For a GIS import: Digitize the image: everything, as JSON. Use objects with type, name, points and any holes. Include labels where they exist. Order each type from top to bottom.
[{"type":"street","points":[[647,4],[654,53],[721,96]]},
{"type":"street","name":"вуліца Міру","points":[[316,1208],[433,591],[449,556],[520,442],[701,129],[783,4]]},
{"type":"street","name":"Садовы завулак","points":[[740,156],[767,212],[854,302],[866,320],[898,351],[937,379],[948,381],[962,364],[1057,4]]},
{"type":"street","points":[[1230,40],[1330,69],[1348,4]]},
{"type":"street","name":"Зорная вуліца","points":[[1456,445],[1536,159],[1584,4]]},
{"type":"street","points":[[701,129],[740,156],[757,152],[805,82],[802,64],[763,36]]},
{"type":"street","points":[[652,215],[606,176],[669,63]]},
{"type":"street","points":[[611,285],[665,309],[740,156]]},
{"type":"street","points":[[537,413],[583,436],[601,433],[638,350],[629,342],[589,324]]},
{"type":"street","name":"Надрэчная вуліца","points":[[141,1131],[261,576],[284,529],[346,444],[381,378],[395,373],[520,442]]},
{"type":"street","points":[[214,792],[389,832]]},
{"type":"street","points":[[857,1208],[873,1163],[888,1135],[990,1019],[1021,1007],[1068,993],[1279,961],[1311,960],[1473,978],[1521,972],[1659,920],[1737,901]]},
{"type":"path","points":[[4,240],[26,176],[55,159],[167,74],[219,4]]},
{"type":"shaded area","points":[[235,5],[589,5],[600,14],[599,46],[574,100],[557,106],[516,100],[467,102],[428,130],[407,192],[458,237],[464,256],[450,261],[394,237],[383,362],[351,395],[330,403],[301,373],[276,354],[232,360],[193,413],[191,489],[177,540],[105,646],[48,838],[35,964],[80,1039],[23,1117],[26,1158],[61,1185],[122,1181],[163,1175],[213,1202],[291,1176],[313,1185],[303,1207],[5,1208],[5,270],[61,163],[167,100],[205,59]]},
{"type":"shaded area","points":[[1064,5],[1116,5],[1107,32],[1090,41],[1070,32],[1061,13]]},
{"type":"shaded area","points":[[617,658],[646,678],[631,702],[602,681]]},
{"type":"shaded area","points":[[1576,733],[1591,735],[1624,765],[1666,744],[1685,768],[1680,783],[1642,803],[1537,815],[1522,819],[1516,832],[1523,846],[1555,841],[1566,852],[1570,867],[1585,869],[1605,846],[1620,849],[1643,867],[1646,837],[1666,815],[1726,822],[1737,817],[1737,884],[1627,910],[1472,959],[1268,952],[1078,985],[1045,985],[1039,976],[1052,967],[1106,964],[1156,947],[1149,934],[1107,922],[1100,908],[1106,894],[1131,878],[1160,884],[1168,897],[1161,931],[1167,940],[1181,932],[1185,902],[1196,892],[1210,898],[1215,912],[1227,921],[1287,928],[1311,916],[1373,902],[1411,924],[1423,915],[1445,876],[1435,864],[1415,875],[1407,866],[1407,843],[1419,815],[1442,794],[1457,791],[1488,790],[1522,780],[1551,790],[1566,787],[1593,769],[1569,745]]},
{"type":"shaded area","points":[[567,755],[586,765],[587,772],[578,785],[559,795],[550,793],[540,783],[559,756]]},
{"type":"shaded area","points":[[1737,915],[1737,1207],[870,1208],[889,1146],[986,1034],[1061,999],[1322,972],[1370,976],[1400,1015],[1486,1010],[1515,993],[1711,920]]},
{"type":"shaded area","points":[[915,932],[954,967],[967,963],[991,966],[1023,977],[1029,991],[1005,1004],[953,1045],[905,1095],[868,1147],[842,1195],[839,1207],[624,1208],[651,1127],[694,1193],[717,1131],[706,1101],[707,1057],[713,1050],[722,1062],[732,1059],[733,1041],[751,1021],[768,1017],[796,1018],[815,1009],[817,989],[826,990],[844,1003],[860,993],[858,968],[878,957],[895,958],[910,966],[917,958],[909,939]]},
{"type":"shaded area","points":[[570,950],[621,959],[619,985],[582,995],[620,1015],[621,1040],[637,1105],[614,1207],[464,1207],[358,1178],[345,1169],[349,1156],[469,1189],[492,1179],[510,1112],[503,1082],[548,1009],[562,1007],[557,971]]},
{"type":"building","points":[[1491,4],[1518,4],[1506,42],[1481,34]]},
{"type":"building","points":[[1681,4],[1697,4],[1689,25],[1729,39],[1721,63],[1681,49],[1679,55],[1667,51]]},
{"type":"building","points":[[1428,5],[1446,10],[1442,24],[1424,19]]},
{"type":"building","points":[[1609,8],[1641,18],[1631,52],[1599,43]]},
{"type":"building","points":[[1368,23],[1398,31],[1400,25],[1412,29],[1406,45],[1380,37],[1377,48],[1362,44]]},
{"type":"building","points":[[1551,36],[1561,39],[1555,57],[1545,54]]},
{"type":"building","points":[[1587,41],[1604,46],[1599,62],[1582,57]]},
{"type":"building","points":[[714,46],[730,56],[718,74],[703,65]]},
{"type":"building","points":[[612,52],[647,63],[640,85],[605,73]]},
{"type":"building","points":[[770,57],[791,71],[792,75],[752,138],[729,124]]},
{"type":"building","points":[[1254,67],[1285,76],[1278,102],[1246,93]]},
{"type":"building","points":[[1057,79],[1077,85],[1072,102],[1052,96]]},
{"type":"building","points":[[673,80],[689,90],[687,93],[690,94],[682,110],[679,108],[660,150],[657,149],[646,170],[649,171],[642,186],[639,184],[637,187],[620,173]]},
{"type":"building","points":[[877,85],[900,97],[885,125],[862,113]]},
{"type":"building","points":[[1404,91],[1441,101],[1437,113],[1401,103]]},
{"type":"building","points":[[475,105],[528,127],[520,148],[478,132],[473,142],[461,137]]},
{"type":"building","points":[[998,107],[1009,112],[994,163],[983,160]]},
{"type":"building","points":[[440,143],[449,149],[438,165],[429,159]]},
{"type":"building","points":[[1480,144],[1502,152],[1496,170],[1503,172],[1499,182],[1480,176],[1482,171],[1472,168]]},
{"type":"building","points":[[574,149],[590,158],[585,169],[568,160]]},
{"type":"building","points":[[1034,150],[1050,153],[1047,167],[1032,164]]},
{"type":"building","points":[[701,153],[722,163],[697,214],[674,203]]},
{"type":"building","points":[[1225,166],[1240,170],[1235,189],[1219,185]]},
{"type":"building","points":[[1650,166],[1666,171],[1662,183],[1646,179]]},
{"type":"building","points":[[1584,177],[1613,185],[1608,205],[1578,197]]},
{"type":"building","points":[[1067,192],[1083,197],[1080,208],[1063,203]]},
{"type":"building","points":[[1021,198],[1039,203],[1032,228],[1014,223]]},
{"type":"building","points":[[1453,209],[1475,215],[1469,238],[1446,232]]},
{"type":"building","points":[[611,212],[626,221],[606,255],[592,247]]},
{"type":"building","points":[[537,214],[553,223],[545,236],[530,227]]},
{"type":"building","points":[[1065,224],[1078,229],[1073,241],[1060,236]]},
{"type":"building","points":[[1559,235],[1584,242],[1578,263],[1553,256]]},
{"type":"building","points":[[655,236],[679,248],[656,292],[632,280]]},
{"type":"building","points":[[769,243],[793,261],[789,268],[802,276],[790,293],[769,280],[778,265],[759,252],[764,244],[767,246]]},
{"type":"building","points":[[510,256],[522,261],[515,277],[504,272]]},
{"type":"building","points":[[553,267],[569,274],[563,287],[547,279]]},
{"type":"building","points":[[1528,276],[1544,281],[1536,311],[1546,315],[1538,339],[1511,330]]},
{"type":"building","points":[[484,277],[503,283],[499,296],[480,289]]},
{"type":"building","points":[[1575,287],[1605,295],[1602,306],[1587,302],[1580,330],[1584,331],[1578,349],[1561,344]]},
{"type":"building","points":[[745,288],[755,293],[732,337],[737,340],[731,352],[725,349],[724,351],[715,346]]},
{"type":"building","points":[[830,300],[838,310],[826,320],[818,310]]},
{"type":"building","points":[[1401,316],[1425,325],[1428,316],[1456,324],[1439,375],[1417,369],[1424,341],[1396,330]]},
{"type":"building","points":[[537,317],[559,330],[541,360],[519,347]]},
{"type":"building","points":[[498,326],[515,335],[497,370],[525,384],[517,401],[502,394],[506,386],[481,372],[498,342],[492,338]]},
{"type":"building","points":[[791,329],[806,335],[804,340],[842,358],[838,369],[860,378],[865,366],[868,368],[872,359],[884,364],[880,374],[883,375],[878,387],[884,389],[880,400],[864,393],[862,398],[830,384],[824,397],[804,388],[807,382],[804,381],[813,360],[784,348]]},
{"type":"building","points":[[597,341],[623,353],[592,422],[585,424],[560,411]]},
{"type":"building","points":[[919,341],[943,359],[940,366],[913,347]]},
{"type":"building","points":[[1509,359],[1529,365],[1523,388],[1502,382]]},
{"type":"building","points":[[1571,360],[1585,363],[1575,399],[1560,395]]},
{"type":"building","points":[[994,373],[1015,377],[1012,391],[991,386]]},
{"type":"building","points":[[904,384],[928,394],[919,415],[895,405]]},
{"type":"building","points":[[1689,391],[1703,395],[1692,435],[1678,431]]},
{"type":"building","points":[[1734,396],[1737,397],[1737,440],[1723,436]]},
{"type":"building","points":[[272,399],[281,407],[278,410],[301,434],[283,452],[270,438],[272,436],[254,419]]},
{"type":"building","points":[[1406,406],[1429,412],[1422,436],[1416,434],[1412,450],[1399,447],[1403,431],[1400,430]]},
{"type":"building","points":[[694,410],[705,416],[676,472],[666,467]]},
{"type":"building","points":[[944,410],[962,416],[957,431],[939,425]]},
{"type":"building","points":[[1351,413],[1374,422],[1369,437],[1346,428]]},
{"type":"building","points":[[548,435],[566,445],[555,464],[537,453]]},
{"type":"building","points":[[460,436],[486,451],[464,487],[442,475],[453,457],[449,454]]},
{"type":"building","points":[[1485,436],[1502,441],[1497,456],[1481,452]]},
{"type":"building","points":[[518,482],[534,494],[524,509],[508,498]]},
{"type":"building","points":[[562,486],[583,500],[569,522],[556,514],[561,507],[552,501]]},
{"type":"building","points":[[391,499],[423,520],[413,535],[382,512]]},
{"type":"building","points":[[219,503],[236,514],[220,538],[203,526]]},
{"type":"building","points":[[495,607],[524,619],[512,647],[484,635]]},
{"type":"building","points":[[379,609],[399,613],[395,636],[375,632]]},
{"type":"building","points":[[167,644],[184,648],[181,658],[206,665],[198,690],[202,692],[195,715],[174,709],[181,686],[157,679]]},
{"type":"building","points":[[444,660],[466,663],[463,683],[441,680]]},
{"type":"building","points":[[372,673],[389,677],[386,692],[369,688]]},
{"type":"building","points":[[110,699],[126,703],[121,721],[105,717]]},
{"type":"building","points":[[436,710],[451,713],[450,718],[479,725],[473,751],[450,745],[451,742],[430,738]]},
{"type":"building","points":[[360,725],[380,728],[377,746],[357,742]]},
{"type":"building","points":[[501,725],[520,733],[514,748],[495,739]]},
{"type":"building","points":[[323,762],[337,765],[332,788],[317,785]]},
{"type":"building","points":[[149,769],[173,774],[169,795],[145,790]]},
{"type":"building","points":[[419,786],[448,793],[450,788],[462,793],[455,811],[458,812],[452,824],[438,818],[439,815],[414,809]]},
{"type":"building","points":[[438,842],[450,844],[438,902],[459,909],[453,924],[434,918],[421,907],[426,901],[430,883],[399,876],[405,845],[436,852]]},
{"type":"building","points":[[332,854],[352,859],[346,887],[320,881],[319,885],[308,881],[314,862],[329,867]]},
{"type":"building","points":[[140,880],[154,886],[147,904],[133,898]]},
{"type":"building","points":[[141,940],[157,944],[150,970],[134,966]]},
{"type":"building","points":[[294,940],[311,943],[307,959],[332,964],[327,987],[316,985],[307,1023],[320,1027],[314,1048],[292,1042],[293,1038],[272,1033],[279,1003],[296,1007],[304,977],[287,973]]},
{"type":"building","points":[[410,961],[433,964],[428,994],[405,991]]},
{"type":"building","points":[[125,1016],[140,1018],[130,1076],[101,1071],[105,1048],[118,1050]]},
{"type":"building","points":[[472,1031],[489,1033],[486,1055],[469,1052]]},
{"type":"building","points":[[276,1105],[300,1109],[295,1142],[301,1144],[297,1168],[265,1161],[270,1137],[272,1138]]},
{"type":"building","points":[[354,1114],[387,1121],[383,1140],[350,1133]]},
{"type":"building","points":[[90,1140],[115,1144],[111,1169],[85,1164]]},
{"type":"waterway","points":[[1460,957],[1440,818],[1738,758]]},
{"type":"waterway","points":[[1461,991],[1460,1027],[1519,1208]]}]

## EXERCISE
Note each line of the material holding "area" and copy it out.

## ANSWER TO THIS EXERCISE
{"type":"shaded area","points":[[235,5],[589,5],[600,14],[599,46],[574,100],[557,106],[516,100],[467,102],[428,130],[407,192],[458,237],[464,256],[450,261],[394,237],[383,362],[351,395],[330,403],[301,373],[276,354],[232,360],[193,413],[191,489],[177,540],[105,646],[48,838],[35,964],[80,1039],[23,1117],[26,1158],[61,1185],[122,1181],[163,1175],[213,1202],[291,1176],[313,1185],[303,1207],[5,1208],[5,270],[61,163],[167,100],[205,59]]},
{"type":"shaded area","points":[[1064,5],[1116,5],[1107,32],[1090,41],[1070,32],[1061,13]]},
{"type":"shaded area","points":[[617,658],[646,678],[631,702],[602,681]]},
{"type":"shaded area","points":[[1576,733],[1591,735],[1624,765],[1666,744],[1685,768],[1680,783],[1642,803],[1537,815],[1522,819],[1516,832],[1523,846],[1555,841],[1566,852],[1570,867],[1585,869],[1605,846],[1620,849],[1643,867],[1646,837],[1666,815],[1726,822],[1737,817],[1737,884],[1627,910],[1472,959],[1268,952],[1078,985],[1045,985],[1039,976],[1052,967],[1106,964],[1156,947],[1149,934],[1107,922],[1100,908],[1106,894],[1131,878],[1160,884],[1168,897],[1161,931],[1167,940],[1181,932],[1185,902],[1196,892],[1210,898],[1215,912],[1227,921],[1287,928],[1311,916],[1373,902],[1411,924],[1423,915],[1445,876],[1435,864],[1415,875],[1407,866],[1407,843],[1419,815],[1442,794],[1457,791],[1488,790],[1522,780],[1551,790],[1566,787],[1593,769],[1569,745]]},
{"type":"shaded area","points":[[567,755],[586,765],[587,772],[578,785],[559,795],[550,793],[540,783],[559,756]]},
{"type":"shaded area","points":[[1737,915],[1737,1207],[870,1208],[889,1146],[986,1034],[1061,999],[1322,972],[1370,976],[1400,1015],[1486,1010],[1515,993],[1711,920]]},
{"type":"shaded area","points":[[915,932],[954,967],[967,963],[991,966],[1023,977],[1029,991],[1005,1004],[953,1045],[905,1095],[868,1147],[842,1195],[839,1207],[624,1208],[651,1127],[694,1193],[717,1131],[706,1101],[707,1057],[713,1050],[722,1062],[732,1059],[733,1041],[751,1021],[768,1017],[796,1018],[815,1009],[817,989],[826,990],[844,1003],[860,993],[858,968],[878,957],[895,958],[910,966],[917,958],[909,939]]},
{"type":"shaded area","points":[[570,950],[621,959],[619,985],[582,995],[620,1015],[621,1040],[637,1105],[614,1207],[464,1207],[358,1178],[345,1169],[349,1156],[469,1189],[492,1179],[510,1112],[503,1082],[548,1009],[562,1007],[557,971]]},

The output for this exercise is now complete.